HD has 1920 x 1080 for a frame = 2,073,600 pixels multiplied by 30 = 62,208,000 bits for a frame
For Progressive 50 frames per second = 50 x 62,208,000 = 3,110,400,000 bits every second
This is 3.11Gbit/s for uncompressed HD video. UHD is c 12Gbit/s!
In general, over the last few years, video from YouTube, Netflix et al uses Manifests to offer different qualities based on what your device and network can sustain. But in general, assume most non-UHD streams are between 3/5 Mbit/s for talking heads and 5 to 15/20Mbit/s for more action. Let's pick 10 Mbit/s
So the 3,110,400,000 is converted to 10,000,000. This is compression ratio of
311.
Perhaps it helps I explain that this means 3.10 Gbit/s of information has been discarded from 3.11 Gbit's of source data! And that is just one pass!
It's been known for decades that you should never run a lossless compression algorithm on a compressed video signal. The algorithms above work by throwing away stuff your brain doesn't notice (for example, we don't need very resolute colour images, so we can throw a huge amount of colour resolution away).

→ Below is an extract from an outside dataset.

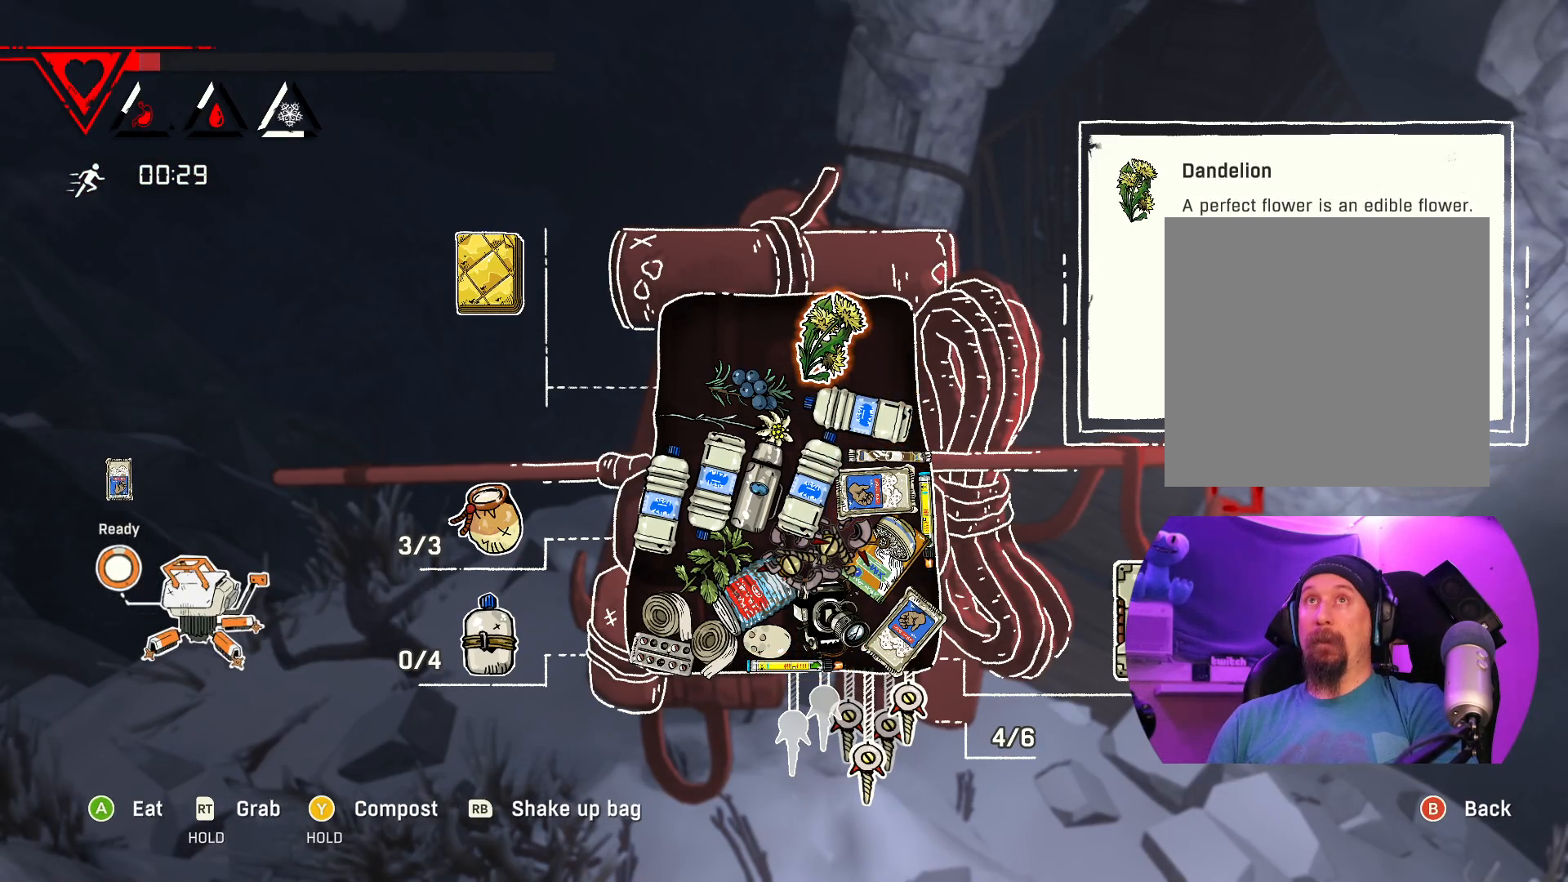
{"buttons": [], "left_stick": "center", "right_stick": "center", "events": []}
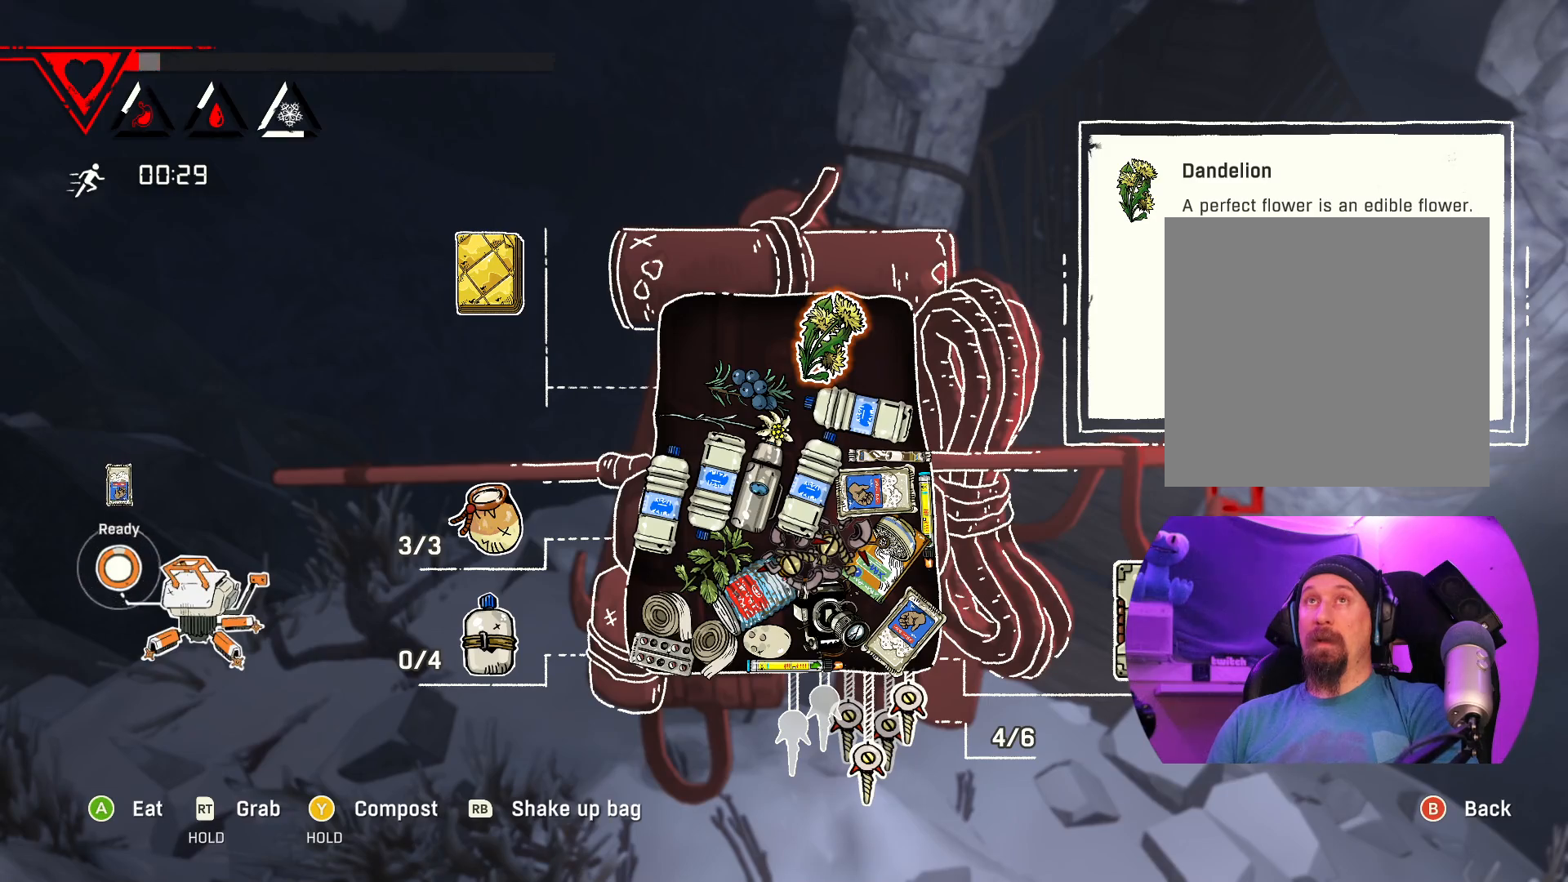
{"buttons": [], "left_stick": "center", "right_stick": "center", "events": []}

BUT, the second time, the algorithm "assumes" there is information that can be thrown away, but that simply is no longer true. This time, stuff gets thrown away that you cannot do without. So looping a 3Gbit/s stream into a compressed stream at 10 Mbit/s, then doing it just once more will produce massive artefacts.
2. Sound
In sound, the same thing happens. A Red Book CD produces 44,100 samples which have a bit depth of 16 (notice that pictures only have 10 bits per pixel). There are 2 channels so you need 1.411 Mbit/s. It's generally accepted that a 256kbit/s MP4 stream is a good comparator with an uncompressed audio stream. This is only a
5x compression!
Again - it's been known for years that you should never double lossless compress audio. For example, MP3s used in studios (rather than CDs or WAVs) sound wrong via compressed DAB or via compressed Internet streams!
SO, I would expect a couple of loops of YouTube serial compression to be heavily artefact-ed, because so much gets chucked away on the first compression, a second compression has nothing to work with so damages the image and sound.
BUT, if you are going uncompressed - to - uncompressed - to - uncompressed etc. I would expect almost no impact.
DA to AD to DA to AD should be fine for many 100s of times assuming that both the DAC and ADC are linear to 20 bits or so. Gradually the result may sound different from the original, but the difference would NOT be digital artefacts as above, but variations on the interpretation of the least significant bits. This might appear as changes to the noise floor.